Task: Reproduce the lines from the entries below word for word: begin at the line that contains "ON THIS PAGE" and stop after the line that contains "caseIgnoreSubstringsMa".

Excerpted records:
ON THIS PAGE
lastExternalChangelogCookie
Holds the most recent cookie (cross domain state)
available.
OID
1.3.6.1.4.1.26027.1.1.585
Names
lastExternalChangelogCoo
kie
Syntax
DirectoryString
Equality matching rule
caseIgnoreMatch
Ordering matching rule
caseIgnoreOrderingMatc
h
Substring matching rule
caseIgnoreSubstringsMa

--

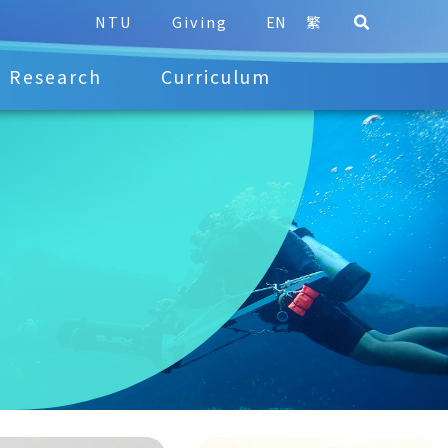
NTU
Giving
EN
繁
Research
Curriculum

==

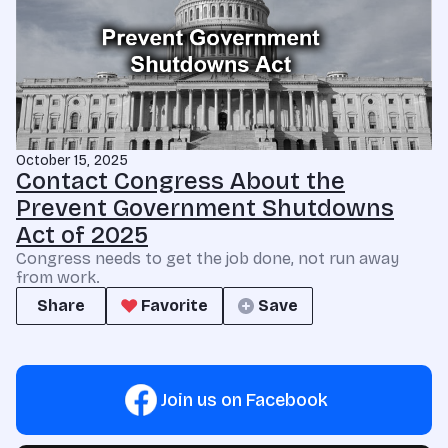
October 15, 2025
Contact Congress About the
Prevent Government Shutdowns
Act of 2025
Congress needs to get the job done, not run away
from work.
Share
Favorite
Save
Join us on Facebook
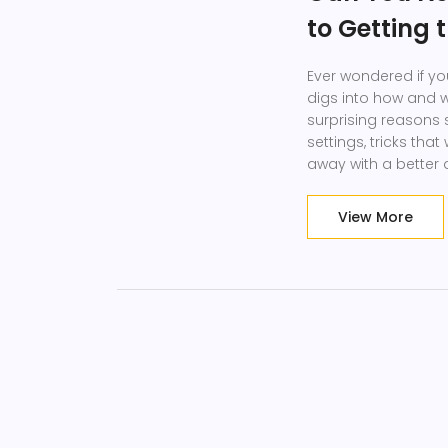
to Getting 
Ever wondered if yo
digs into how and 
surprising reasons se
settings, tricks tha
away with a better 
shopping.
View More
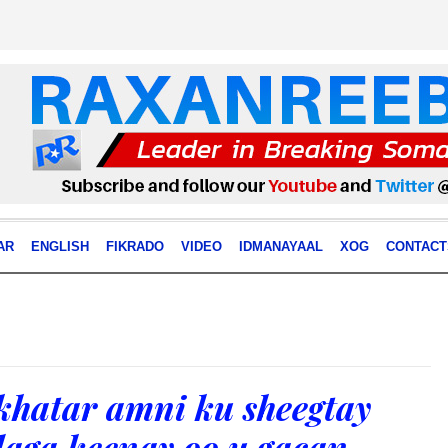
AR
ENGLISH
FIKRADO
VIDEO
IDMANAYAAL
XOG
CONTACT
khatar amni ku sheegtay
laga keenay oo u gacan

Reply:
ON THIS PAGE
lastExternalChangelogCookie
Holds the most recent cookie (cross domain state)
available.
OID
1.3.6.1.4.1.26027.1.1.585
Names
lastExternalChangelogCoo
kie
Syntax
DirectoryString
Equality matching rule
caseIgnoreMatch
Ordering matching rule
caseIgnoreOrderingMatc
h
Substring matching rule
caseIgnoreSubstringsMa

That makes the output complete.